LOS NUEVOS COMPAÑEROS
MADAME Frossard, al encontrarse con Sacha, la recibió cariñosamente y la instaló en un cuarto blanco y coquetón, con un mirador que daba a un hermoso jardín poblado de acacias.
La pensión Frossard estaba en un barrio de hotelitos, bastante lejano del centro de la ciudad, llamado Les Petites Délices.
La antigua institutriz tomó como un capricho la decisión de su exdiscípula de estudiar medicina; pero Sacha la quiso convencer de que su propósito era serio y bien meditado. Pensaba continuar allí en Ginebra sus estudios médicos y volver después al campo ruso a predicar las doctrinas salvadoras de la Revolución.
Los primeros días, la misma madame Frossard se encargó de servir de cicerone a Sacha, pasearon las dos por el lago Leman en barco, estuvieron en Laussana y en el castillo de Chillón y fueron en tren a Lucerna a ver el lago de los Cuatro Cantones.
Después de esta rápida ojeada al país, Sacha fue a matricularse a la Universidad, y el primer día de curso se presentó en ella.
Como entre clase y clase no había bastante tiempo para volver a la pensión, entró en la biblioteca, pidió un atlas de anatomía y estuvo contemplándolo.

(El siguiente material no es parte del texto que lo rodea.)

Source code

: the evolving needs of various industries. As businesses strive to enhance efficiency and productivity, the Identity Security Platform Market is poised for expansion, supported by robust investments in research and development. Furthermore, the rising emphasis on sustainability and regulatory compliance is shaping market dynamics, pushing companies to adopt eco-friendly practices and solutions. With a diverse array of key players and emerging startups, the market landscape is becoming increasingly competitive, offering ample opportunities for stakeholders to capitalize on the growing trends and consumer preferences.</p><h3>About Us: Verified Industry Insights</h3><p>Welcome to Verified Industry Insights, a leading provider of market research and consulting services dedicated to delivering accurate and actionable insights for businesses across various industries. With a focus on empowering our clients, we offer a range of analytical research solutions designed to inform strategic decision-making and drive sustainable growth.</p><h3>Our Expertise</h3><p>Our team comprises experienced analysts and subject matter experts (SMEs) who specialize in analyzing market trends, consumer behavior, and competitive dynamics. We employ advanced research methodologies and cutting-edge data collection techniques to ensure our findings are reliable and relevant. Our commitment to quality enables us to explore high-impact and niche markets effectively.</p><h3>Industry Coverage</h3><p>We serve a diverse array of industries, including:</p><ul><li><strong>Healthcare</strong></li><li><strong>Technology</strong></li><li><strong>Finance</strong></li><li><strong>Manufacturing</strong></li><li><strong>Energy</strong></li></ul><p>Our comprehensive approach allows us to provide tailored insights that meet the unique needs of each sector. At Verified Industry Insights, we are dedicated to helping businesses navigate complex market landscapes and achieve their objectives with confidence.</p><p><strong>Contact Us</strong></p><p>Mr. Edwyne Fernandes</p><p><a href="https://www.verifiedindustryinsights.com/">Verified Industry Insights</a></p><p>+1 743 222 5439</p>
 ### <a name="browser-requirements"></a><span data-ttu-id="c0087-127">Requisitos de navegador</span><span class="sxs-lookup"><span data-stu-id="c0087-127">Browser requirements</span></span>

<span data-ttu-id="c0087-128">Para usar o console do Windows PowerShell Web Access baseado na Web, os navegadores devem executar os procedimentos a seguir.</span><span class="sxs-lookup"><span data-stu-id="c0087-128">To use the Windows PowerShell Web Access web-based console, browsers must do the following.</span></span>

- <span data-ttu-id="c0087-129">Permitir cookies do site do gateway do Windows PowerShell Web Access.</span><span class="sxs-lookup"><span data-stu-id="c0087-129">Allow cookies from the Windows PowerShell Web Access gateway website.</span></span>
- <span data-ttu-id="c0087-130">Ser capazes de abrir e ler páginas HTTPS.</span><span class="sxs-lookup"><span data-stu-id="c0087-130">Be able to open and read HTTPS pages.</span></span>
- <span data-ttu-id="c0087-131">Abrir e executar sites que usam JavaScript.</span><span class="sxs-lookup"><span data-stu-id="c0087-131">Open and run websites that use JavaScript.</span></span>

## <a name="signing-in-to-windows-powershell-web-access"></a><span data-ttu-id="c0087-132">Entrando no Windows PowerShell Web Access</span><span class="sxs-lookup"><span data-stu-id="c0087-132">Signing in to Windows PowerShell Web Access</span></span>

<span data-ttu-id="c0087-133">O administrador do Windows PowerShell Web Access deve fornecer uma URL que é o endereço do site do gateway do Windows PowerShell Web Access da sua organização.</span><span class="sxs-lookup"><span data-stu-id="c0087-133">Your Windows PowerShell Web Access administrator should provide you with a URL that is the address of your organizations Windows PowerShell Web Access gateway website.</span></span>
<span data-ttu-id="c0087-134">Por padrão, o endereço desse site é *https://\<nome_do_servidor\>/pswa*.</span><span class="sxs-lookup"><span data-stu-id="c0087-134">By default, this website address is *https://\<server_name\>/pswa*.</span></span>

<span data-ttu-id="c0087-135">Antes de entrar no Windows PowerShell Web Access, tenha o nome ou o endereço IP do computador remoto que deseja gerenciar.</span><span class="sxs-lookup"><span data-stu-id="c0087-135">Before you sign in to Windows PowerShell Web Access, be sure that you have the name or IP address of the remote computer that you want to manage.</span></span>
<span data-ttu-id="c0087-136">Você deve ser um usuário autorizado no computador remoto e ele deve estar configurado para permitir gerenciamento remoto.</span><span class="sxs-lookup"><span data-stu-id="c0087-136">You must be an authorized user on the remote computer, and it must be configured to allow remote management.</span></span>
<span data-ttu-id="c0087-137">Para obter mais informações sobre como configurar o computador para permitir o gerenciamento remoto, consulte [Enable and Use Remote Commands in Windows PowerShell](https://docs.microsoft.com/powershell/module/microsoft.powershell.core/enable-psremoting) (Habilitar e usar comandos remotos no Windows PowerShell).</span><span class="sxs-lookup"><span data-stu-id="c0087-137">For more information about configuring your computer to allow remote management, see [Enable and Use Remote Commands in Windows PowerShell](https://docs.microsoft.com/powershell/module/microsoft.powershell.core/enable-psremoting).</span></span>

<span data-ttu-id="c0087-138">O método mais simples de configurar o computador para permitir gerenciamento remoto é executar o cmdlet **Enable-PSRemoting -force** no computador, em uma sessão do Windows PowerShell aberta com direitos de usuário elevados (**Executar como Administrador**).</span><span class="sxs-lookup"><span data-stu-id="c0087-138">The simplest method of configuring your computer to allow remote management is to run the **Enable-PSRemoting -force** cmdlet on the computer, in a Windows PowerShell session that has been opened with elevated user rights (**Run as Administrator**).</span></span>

Hubiera podido creer sin esfuerzo que se encontraba en Rusia, en algún centro estudiantil de estudiantes pobres.
La mayoría de los que estaban en la sala de lectura eran rusos y rusas, en gran parte judíos, algunos de los escapados por sus ideas políticas después de la Revolución, otros de los no admitidos en los cursos universitarios. Todos o casi todos tenían tipo meridional y eran un tanto sucios y abandonados.
Sacha, con su tez blanca y sonrosada, sus ojos azules y su cabello rubio, parecía una muñeca de porcelana entre aquellas mujeres de facciones duras, de color cetrino, como enfermas de ictericia.

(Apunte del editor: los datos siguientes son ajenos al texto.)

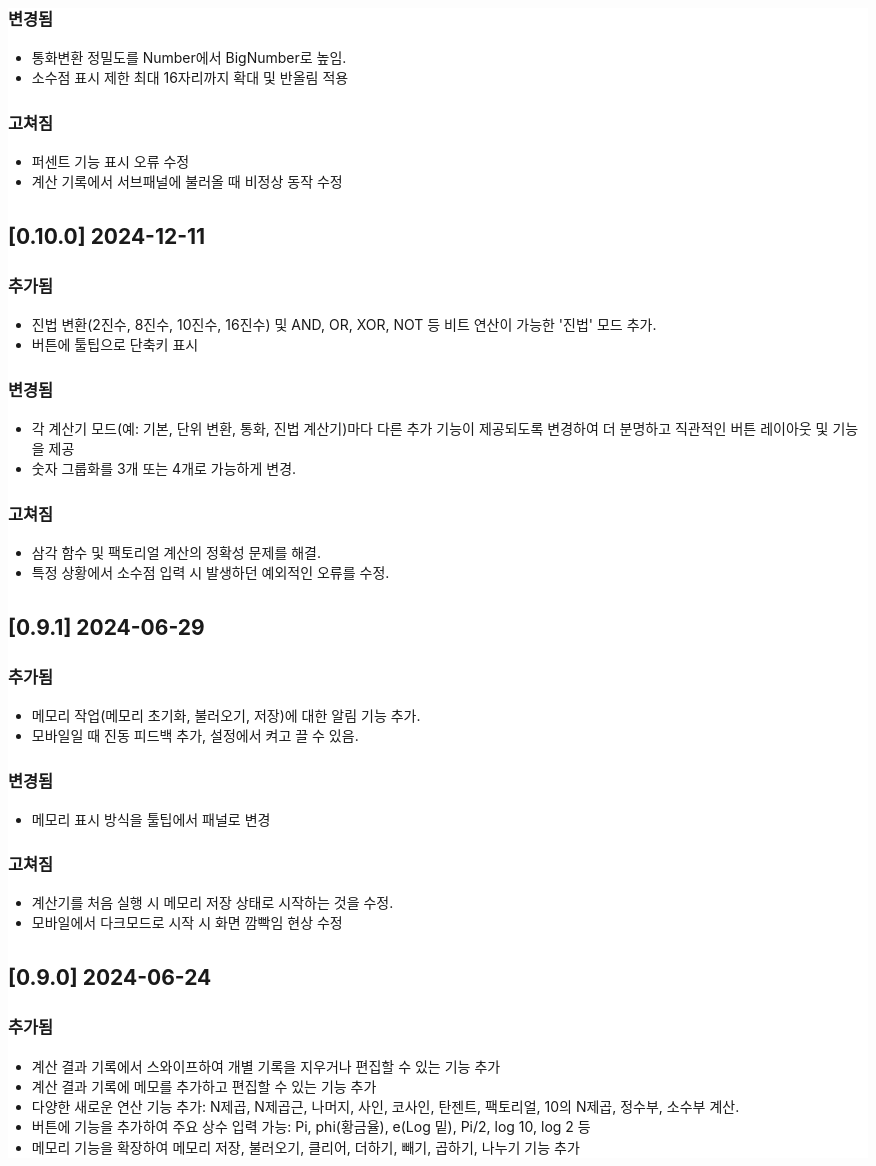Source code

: ### 변경됨

- 통화변환 정밀도를 Number에서 BigNumber로 높임.
- 소수점 표시 제한 최대 16자리까지 확대 및 반올림 적용

### 고쳐짐

- 퍼센트 기능 표시 오류 수정
- 계산 기록에서 서브패널에 불러올 때 비정상 동작 수정

## [0.10.0] 2024-12-11

### 추가됨

- 진법 변환(2진수, 8진수, 10진수, 16진수) 및 AND, OR, XOR, NOT 등 비트 연산이 가능한 '진법' 모드 추가.
- 버튼에 툴팁으로 단축키 표시

### 변경됨

- 각 계산기 모드(예: 기본, 단위 변환, 통화, 진법 계산기)마다 다른 추가 기능이 제공되도록 변경하여 더 분명하고 직관적인 버튼 레이아웃 및 기능을 제공
- 숫자 그룹화를 3개 또는 4개로 가능하게 변경.

### 고쳐짐

- 삼각 함수 및 팩토리얼 계산의 정확성 문제를 해결.
- 특정 상황에서 소수점 입력 시 발생하던 예외적인 오류를 수정.

## [0.9.1] 2024-06-29

### 추가됨

- 메모리 작업(메모리 초기화, 불러오기, 저장)에 대한 알림 기능 추가.
- 모바일일 때 진동 피드백 추가, 설정에서 켜고 끌 수 있음.

### 변경됨

- 메모리 표시 방식을 툴팁에서 패널로 변경

### 고쳐짐

- 계산기를 처음 실행 시 메모리 저장 상태로 시작하는 것을 수정.
- 모바일에서 다크모드로 시작 시 화면 깜빡임 현상 수정

## [0.9.0] 2024-06-24

### 추가됨

- 계산 결과 기록에서 스와이프하여 개별 기록을 지우거나 편집할 수 있는 기능 추가
- 계산 결과 기록에 메모를 추가하고 편집할 수 있는 기능 추가
- 다양한 새로운 연산 기능 추가: N제곱, N제곱근, 나머지, 사인, 코사인, 탄젠트, 팩토리얼, 10의 N제곱, 정수부, 소수부 계산.
- 버튼에 기능을 추가하여 주요 상수 입력 가능: Pi, phi(황금율), e(Log 밑), Pi/2, log 10, log 2 등
- 메모리 기능을 확장하여 메모리 저장, 불러오기, 클리어, 더하기, 빼기, 곱하기, 나누기 기능 추가


[keep a changelog (korean)]: https://keepachangelog.com/ko/1.0.0/
[semantic versioning (korean)]: https://semver.org/lang/ko/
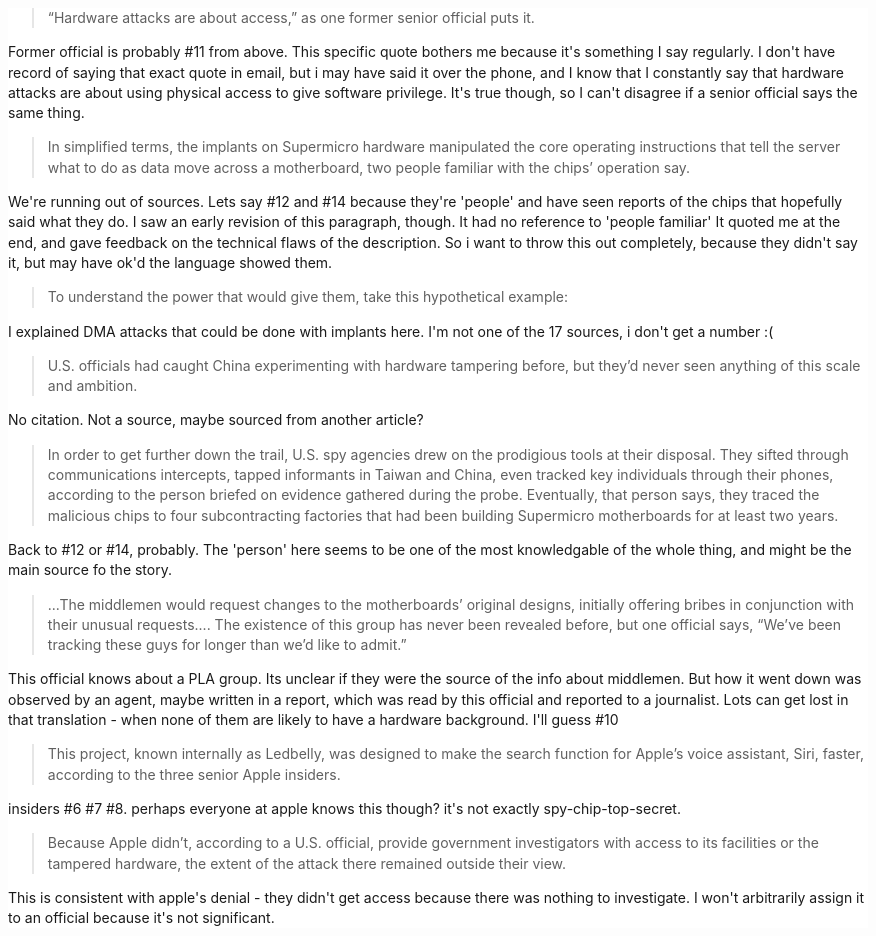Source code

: > “Hardware attacks are about access,” as one former senior official puts it.

Former official is probably #11 from above. This specific quote bothers me because it's something I say regularly. I don't have record of saying that exact quote in email, but i may have said it over the phone, and I know that I constantly say that hardware attacks are about using physical access to give software privilege. It's true though, so I can't disagree if a senior official says the same thing.

> In simplified terms, the implants on Supermicro hardware manipulated the core operating instructions that tell the server what to do as data move across a motherboard, two people familiar with the chips’ operation say.

We're running out of sources. Lets say #12 and #14 because they're 'people' and have seen reports of the chips that hopefully said what they do. I saw an early revision of this paragraph, though. It had no reference to 'people familiar' It quoted me at the end, and gave feedback on the technical flaws of the description. So i want to throw this out completely, because they didn't say it, but may have ok'd the language showed them.

>  To understand the power that would give them, take this hypothetical example: 

I explained DMA attacks that could be done with implants here. I'm not one of the 17 sources, i don't get a number :(

> U.S. officials had caught China experimenting with hardware tampering before, but they’d never seen anything of this scale and ambition.

No citation. Not a source, maybe sourced from another article?

> In order to get further down the trail, U.S. spy agencies drew on the prodigious tools at their disposal. They sifted through communications intercepts, tapped informants in Taiwan and China, even tracked key individuals through their phones, according to the person briefed on evidence gathered during the probe. Eventually, that person says, they traced the malicious chips to four subcontracting factories that had been building Supermicro motherboards for at least two years.

Back to #12 or #14, probably. The 'person' here seems to be one of the most knowledgable of the whole thing, and might be the main source fo the story.

> ...The middlemen would request changes to the motherboards’ original designs, initially offering bribes in conjunction with their unusual requests....
> The existence of this group has never been revealed before, but one official says, “We’ve been tracking these guys for longer than we’d like to admit.”

This official knows about a PLA group. Its unclear if they were the source of the info about middlemen. But how it went down was observed by an agent, maybe written in a report, which was read by this official and reported to a journalist. Lots can get lost in that translation - when none of them are likely to have a hardware background. I'll guess #10

> This project, known internally as Ledbelly, was designed to make the search function for Apple’s voice assistant, Siri, faster, according to the three senior Apple insiders.

insiders #6 #7 #8. perhaps everyone at apple knows this though? it's not exactly spy-chip-top-secret.

> Because Apple didn’t, according to a U.S. official, provide government investigators with access to its facilities or the tampered hardware, the extent of the attack there remained outside their view.

This is consistent with apple's denial - they didn't get access because there was nothing to investigate. I won't arbitrarily assign it to an official because it's not significant.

A cada paso se abría la puerta de la biblioteca y entraba un nuevo lector o lectora. Entre los hombres abundaban los tipos melenudos y extraños; entre las mujeres, las estudiantas desgarbados y mal vestidas; unas llevaban un impermeable, otras un gabán, pocas sombrero, la mayoría gorra o boina en la cabeza, puesta de cualquier manera, sin ningún género de coquetería.
Todas estas muchachas habían perdido el aire femenino. Entraban en la sala de puntillas, se quitaban la boina o el sombrero, que colgaban de la percha, y dejaban el paraguas y los chanclos arrimados a la pared.
Sacha se entretuvo en observar a aquellos jóvenes, que iban a ser sus compañeros de estudio. Algunos estaban sobre el libro sin levantar cabeza, tomando notas; a otros se les veía mirar vagamente al techo; dos o tres habían sacado un periódico socialista y lo leían con cierta afectación.
Entre las muchachas era también muy curiosa la manera de estudiar: una jovencita con los ojos congestionados se encarnizaba sobre un libro de anatomía, agarrándose la cabeza con las manos. Se notaba el esfuerzo violento que hacía para retener tanto dato árido en la memoria.
A otra muchacha, en cambio, se la veía estudiar metódicamente, tomando apuntes, con calma; en su rostro había una expresión apagada, severa, de intelectual; daba la impresión de una inteligencia de hombre en un cuerpo femenino.
Entre estas futuras compañeras de estudios, Sacha distinguió una chica morena que la miraba sonriendo con sus ojos negros y brillantes.
Era una niña de diez y seis a diez y siete años; vestía traje negro holgado y peto blanco, que le daba cierto aire monjil; en la cabeza llevaba una boina de terciopelo sujeta con un alfiler.
Esta muchacha no era sin duda de las que se vestían sin mirarse al espejo; se advertía en ella una preocupación de coquetería y de deseo de agradar.
Sacha y la muchachita morena se miraban con simpatía.
Estaba abierta una ventana alta, y uno de los empleados se acercó y, tirando de una cuerda, empujó la ventana hasta cerrarla con ruido. La muchacha morena se estremeció y dio un salió en su asiento, luego se rio con una risa que le coloreó las mejillas y le hizo mostrar sus dientes blancos.
Sacha se rio también.
Tenía aquella muchachita una ligereza de pájaro; cualquier cosa le distraía; cuando sacaba una pluma del bolsillo del pecho para tomar una nota, parecía que iba a coger un alfiler.
Sacha pensó si aquella muchacha sería alguna suiza-italiana. Por lo menos, no le pareció rusa. Sacha decidió hablarla si en los demás días la encontraba en la biblioteca. Al día siguiente estaba allí y se acercó a ella. La muchacha era rusa. Se llamaba Vera. Se hicieron las dos muy amigas y dieron unas vueltas juntas por los jardines de la Universidad y el paseo de los Bastiones.